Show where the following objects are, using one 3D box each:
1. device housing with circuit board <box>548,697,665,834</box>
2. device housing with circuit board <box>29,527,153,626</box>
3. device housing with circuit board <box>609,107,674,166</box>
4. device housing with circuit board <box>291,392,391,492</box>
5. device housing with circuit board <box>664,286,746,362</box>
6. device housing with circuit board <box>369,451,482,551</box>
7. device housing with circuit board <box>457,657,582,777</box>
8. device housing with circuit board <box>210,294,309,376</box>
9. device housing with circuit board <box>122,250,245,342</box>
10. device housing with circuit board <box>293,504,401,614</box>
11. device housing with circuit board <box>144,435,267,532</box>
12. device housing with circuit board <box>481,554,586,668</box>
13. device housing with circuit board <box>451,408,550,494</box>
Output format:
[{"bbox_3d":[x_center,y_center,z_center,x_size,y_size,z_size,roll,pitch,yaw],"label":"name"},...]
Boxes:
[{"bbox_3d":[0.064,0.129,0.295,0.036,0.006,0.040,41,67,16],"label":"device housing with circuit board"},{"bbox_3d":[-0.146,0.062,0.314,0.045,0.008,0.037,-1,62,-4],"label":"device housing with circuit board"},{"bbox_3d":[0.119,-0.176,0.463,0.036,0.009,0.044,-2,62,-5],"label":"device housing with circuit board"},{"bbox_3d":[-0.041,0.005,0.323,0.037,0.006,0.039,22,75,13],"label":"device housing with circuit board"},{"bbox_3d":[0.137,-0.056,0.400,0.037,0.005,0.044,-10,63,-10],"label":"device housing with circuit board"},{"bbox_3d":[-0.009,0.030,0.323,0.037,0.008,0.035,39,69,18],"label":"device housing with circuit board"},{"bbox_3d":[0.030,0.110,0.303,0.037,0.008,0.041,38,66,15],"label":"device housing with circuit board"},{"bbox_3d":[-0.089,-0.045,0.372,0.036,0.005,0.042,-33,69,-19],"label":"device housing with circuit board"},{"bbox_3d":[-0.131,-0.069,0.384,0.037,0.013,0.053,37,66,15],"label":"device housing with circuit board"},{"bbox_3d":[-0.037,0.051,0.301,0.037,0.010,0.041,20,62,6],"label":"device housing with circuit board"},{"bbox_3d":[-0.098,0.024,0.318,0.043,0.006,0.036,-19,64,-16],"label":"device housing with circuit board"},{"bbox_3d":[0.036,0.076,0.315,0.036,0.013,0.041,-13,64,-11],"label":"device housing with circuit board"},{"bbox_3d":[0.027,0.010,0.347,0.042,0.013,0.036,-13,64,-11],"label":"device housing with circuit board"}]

------------------------

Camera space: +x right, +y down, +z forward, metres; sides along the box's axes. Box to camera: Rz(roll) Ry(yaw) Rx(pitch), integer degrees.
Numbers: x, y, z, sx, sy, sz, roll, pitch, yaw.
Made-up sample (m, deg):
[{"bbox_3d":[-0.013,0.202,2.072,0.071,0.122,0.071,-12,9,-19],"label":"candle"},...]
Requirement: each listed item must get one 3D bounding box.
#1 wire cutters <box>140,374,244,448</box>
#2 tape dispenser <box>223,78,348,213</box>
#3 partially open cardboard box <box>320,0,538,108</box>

------------------------

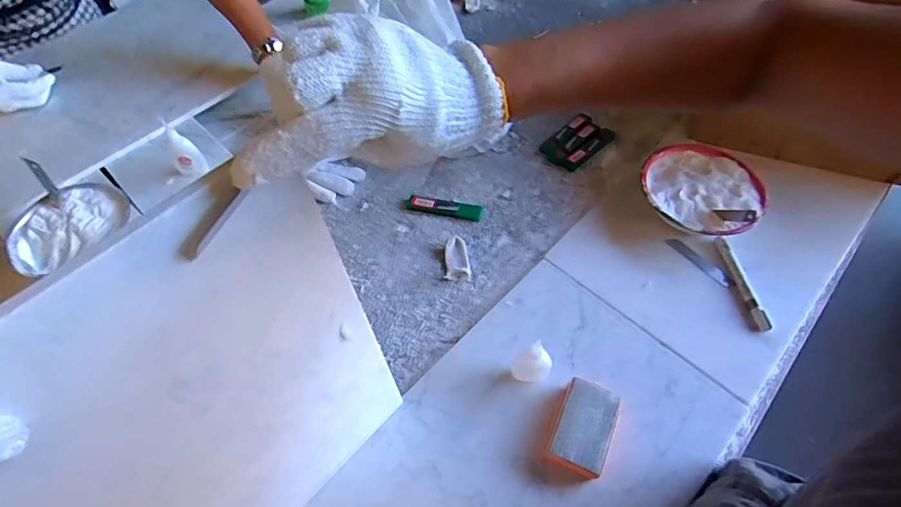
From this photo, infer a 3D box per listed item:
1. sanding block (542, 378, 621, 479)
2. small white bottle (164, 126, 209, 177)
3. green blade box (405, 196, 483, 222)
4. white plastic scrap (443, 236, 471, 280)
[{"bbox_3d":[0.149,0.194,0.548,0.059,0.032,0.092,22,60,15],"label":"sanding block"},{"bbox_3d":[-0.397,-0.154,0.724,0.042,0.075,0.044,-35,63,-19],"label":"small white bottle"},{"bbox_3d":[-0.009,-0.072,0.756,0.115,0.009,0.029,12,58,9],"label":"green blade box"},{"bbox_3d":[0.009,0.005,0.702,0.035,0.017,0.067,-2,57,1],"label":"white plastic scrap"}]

------------------------

#### [Task description]
Output the lines above exactly, but only those between the line holding "6. device housing" and the line holding "12. device housing", inclusive.

#### [Written response]
6. device housing with circuit board <box>369,451,482,551</box>
7. device housing with circuit board <box>457,657,582,777</box>
8. device housing with circuit board <box>210,294,309,376</box>
9. device housing with circuit board <box>122,250,245,342</box>
10. device housing with circuit board <box>293,504,401,614</box>
11. device housing with circuit board <box>144,435,267,532</box>
12. device housing with circuit board <box>481,554,586,668</box>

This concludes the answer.